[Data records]
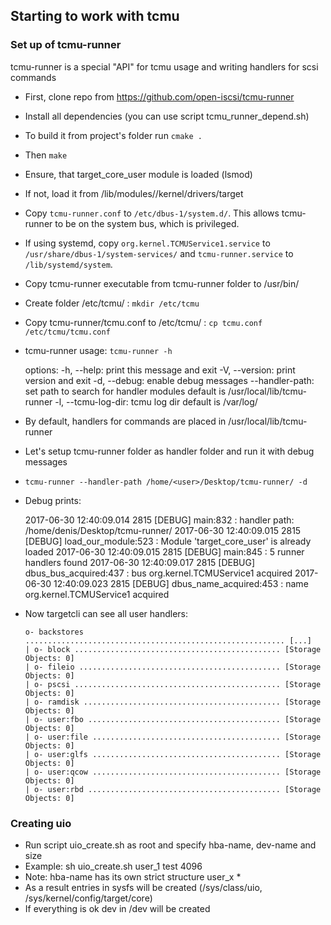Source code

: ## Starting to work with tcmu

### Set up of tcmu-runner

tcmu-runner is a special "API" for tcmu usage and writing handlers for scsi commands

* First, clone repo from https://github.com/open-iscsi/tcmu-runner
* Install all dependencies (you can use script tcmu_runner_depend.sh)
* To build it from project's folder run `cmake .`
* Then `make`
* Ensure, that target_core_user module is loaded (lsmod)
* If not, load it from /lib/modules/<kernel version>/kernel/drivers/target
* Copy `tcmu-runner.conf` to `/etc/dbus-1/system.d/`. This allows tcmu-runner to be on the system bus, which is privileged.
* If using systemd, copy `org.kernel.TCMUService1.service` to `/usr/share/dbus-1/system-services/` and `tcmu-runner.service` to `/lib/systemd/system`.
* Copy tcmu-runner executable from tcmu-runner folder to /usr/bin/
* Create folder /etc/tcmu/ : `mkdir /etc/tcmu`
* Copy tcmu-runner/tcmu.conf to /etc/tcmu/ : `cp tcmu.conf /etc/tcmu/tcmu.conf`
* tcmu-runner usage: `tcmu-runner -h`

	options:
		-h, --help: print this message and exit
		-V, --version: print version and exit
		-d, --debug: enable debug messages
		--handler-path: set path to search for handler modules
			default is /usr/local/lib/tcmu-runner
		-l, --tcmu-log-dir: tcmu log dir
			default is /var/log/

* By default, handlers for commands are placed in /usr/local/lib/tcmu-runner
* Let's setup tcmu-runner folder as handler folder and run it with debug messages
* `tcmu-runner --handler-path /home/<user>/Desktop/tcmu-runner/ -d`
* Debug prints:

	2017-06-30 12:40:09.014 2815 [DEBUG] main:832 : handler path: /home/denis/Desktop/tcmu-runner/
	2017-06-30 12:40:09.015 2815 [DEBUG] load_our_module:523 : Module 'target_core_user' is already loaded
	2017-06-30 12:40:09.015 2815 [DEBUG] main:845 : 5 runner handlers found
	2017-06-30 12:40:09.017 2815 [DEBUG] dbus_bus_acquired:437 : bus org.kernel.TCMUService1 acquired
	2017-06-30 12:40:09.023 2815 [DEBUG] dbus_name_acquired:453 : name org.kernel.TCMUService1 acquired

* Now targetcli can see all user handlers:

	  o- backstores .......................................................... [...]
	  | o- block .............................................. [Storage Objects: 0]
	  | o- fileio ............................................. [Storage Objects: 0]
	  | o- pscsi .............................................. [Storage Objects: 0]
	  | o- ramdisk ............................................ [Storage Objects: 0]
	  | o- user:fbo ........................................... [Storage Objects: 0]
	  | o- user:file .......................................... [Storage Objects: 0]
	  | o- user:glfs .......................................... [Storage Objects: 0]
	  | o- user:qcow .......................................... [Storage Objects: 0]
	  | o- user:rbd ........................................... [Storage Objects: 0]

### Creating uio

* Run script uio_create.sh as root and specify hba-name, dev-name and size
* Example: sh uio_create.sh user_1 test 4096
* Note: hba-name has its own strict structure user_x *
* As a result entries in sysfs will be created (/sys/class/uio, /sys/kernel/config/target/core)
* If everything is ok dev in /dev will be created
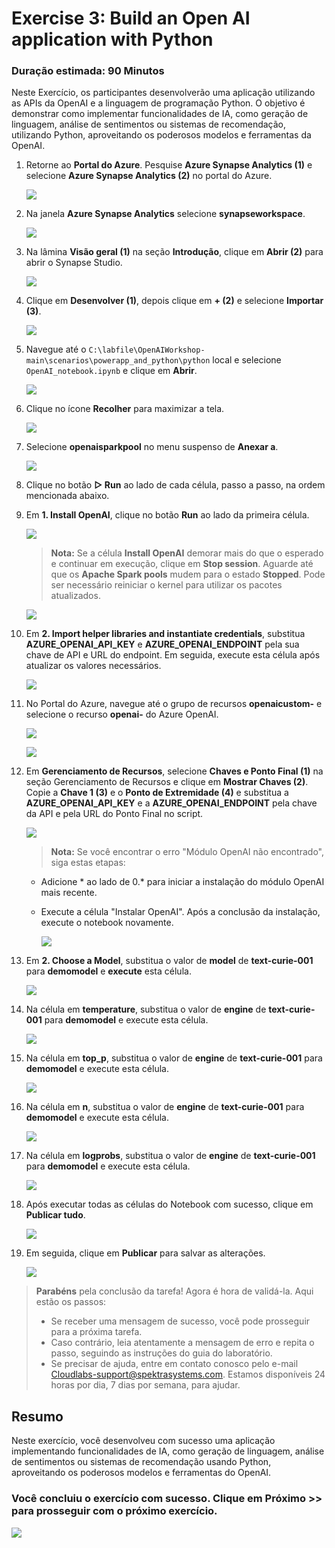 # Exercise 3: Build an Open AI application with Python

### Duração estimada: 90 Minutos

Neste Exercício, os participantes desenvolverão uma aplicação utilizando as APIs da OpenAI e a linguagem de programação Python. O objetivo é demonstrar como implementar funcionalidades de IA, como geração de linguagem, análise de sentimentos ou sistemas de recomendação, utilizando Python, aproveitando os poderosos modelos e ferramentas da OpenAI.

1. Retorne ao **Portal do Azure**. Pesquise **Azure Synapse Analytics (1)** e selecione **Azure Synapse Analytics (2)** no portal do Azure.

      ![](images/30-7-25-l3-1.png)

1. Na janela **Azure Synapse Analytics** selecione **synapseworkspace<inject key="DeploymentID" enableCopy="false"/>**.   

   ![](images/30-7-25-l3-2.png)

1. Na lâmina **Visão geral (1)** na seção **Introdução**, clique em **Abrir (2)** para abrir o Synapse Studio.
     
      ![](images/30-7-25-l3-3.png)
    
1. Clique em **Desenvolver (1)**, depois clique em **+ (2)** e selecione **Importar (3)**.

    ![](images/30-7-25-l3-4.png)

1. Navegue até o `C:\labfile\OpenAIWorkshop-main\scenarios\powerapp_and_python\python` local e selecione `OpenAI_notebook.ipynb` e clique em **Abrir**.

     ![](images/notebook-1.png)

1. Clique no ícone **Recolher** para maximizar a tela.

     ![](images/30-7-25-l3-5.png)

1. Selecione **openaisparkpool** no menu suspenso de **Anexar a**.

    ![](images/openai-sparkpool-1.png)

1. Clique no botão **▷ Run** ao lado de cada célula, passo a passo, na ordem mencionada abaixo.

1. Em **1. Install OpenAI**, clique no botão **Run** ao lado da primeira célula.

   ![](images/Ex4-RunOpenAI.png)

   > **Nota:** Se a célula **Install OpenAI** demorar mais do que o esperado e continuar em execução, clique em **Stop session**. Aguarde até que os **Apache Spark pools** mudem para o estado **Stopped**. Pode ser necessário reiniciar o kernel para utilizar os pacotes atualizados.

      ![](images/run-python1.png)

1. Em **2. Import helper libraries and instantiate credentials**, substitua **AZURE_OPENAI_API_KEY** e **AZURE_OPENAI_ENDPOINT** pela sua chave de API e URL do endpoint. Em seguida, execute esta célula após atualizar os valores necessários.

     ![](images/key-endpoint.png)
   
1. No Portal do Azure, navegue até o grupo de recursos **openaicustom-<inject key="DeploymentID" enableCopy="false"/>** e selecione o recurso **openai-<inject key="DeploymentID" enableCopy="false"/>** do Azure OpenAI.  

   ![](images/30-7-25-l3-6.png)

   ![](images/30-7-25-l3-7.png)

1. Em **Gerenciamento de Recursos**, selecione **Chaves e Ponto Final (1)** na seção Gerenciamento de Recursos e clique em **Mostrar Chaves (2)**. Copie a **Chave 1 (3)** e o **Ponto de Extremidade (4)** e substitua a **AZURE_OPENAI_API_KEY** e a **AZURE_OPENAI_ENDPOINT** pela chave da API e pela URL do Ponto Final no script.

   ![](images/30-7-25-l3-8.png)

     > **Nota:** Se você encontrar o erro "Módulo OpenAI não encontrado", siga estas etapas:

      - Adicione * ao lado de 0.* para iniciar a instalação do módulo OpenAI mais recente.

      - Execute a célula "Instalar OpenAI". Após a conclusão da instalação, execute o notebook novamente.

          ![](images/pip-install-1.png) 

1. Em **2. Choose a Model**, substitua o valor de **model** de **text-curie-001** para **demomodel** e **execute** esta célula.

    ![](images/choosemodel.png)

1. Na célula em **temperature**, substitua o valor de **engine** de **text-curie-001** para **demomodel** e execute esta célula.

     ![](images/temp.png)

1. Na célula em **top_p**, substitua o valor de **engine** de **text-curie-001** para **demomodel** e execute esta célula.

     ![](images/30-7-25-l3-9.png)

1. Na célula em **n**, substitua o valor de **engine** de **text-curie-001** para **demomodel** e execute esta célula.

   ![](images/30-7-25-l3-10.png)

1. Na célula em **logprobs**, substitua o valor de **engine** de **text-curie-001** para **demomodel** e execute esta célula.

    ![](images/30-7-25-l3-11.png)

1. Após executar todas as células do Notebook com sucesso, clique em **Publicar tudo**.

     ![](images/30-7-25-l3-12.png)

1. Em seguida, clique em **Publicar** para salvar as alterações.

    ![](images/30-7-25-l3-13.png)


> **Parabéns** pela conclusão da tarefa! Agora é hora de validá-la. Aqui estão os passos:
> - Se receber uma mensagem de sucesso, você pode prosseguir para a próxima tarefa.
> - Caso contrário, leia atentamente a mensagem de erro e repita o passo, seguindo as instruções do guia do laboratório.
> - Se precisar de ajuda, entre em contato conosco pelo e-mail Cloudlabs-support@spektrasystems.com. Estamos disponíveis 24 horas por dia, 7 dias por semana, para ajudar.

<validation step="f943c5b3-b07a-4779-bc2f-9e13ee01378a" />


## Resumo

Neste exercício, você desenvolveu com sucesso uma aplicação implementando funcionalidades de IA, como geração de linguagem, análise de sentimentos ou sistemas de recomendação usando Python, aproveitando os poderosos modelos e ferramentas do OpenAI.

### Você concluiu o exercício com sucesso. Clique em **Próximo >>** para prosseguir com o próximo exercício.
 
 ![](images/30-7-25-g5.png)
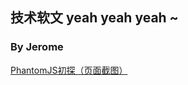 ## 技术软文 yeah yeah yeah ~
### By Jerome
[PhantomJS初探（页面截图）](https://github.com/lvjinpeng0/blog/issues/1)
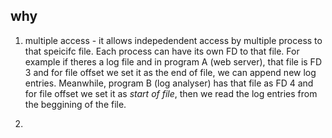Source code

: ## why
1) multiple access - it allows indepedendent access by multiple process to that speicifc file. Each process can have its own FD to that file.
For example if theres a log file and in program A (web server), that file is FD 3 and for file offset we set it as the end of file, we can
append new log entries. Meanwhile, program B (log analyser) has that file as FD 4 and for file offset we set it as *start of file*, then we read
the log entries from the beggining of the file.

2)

■ ASSIGNMENT
Gather each line in the data that holds the string "Synapse".

■ EXPECTED OUTPUT
1. Retorne ao **Portal do Azure**. Pesquise **Azure Synapse Analytics (1)** e selecione **Azure Synapse Analytics (2)** no portal do Azure.
1. Na janela **Azure Synapse Analytics** selecione **synapseworkspace<inject key="DeploymentID" enableCopy="false"/>**.   
1. Na lâmina **Visão geral (1)** na seção **Introdução**, clique em **Abrir (2)** para abrir o Synapse Studio.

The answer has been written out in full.